This morning, my friends and I huddle by the school entrance, making conversation with other parents and school administrators.  As we notice the line of cars pulling up to drop off children, I’m overcome with the desire to run up to the car doors, open them wide, and greet each child like he or she were a celebrity. 

London Paparazzi

I imagine each car to be a long black limousine. I even include fashion commentary like we’re on the Red Carpet for some premiere.

My friend and I laugh about making this our community job each morning.  We wonder what it might feel like to arrive at school and have folks open your car door, celebrate your arrival, and compliment your outfit.  What if we even brought paparazzi to our morning Red Carpet event?  What if we really did announce a child’s arrival?  You’ve arrived!  Welcome to school you beautiful, wonderful person!  You are very important to us! 

Walking home from the school, I feel like I’ve touched upon something eternal in that moment of opening a car door and celebrating a child’s arrival.  Something about that act seems to echo in eternity. 

All of us parents, surrounding those youngest members of our community–celebrating them like that, protecting their journey from car to school entrance–represents a spiritual reality for me:  I too am surrounded by that love and protection at all times.  I have cheerleaders in the heavens.

[Excerpts from a dataset]

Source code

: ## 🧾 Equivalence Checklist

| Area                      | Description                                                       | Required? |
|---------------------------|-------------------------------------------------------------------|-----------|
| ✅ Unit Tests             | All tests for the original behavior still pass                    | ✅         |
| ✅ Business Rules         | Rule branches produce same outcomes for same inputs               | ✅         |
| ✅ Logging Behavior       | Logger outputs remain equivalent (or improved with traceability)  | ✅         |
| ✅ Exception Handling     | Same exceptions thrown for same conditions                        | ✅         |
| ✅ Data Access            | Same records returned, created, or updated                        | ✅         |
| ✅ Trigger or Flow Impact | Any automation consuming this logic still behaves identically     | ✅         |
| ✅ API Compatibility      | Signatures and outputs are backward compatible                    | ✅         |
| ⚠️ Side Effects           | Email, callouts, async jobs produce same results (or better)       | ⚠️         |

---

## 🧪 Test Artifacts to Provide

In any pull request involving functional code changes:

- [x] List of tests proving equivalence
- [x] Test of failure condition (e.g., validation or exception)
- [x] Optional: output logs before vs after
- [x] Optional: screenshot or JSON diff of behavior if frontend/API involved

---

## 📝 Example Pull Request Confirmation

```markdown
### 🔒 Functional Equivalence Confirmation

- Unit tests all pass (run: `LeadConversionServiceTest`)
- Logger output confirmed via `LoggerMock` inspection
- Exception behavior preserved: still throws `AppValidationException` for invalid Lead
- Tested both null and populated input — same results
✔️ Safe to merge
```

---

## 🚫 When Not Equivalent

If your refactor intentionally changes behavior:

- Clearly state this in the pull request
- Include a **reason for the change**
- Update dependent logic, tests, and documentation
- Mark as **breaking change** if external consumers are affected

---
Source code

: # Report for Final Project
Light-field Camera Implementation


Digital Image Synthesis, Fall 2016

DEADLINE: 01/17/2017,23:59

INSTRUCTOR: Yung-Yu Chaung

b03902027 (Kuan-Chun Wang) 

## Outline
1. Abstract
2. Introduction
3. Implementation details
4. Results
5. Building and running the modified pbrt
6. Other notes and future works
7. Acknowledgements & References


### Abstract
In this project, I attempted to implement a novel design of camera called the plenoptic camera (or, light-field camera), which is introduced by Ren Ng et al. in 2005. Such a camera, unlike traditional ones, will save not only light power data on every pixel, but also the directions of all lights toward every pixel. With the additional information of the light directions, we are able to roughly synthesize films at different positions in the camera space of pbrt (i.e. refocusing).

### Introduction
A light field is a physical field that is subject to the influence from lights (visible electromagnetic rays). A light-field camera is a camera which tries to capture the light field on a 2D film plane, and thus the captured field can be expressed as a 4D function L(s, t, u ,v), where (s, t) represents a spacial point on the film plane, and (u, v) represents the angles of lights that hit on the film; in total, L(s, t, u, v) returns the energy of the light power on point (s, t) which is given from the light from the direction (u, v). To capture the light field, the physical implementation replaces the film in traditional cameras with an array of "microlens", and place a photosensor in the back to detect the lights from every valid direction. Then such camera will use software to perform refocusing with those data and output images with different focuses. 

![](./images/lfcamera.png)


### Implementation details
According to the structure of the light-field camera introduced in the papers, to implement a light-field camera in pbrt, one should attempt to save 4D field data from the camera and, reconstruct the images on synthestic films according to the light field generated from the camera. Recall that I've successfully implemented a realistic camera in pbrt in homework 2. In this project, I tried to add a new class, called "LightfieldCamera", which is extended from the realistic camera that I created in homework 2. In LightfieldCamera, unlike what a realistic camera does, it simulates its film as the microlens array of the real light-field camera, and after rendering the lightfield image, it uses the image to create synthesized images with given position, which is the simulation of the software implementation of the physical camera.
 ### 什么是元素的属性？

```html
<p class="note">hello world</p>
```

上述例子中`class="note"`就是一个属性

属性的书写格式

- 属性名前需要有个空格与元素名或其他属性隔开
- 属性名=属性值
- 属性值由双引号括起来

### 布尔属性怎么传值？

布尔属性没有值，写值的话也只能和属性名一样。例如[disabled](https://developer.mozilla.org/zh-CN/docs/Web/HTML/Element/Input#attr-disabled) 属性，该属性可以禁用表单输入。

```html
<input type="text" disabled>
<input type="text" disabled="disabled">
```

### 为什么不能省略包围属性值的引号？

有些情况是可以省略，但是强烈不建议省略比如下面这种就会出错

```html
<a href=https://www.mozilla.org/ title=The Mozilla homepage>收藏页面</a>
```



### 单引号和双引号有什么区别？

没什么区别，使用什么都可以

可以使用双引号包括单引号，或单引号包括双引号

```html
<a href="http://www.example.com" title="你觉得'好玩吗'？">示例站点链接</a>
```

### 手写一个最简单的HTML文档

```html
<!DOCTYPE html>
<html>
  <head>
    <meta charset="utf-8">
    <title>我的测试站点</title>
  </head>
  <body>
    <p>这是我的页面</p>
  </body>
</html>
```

Tasks to complete:
- A) List every sentence in the school drop-off text that ends with an exclamation point.
- B) From the school drop-off text, transcribe the passage from "My friend and" up to and including "echo in eternity.".
- C) In the school drop-off text, what does the writer imagine each car to be?

Solutions:
- A)
You’ve arrived!
Welcome to school you beautiful, wonderful person!
You are very important to us!

- B)
My friend and I laugh about making this our community job each morning.  We wonder what it might feel like to arrive at school and have folks open your car door, celebrate your arrival, and compliment your outfit.  What if we even brought paparazzi to our morning Red Carpet event?  What if we really did announce a child’s arrival?  You’ve arrived!  Welcome to school you beautiful, wonderful person!  You are very important to us! 

Walking home from the school, I feel like I’ve touched upon something eternal in that moment of opening a car door and celebrating a child’s arrival.  Something about that act seems to echo in eternity.

- C) A long black limousine.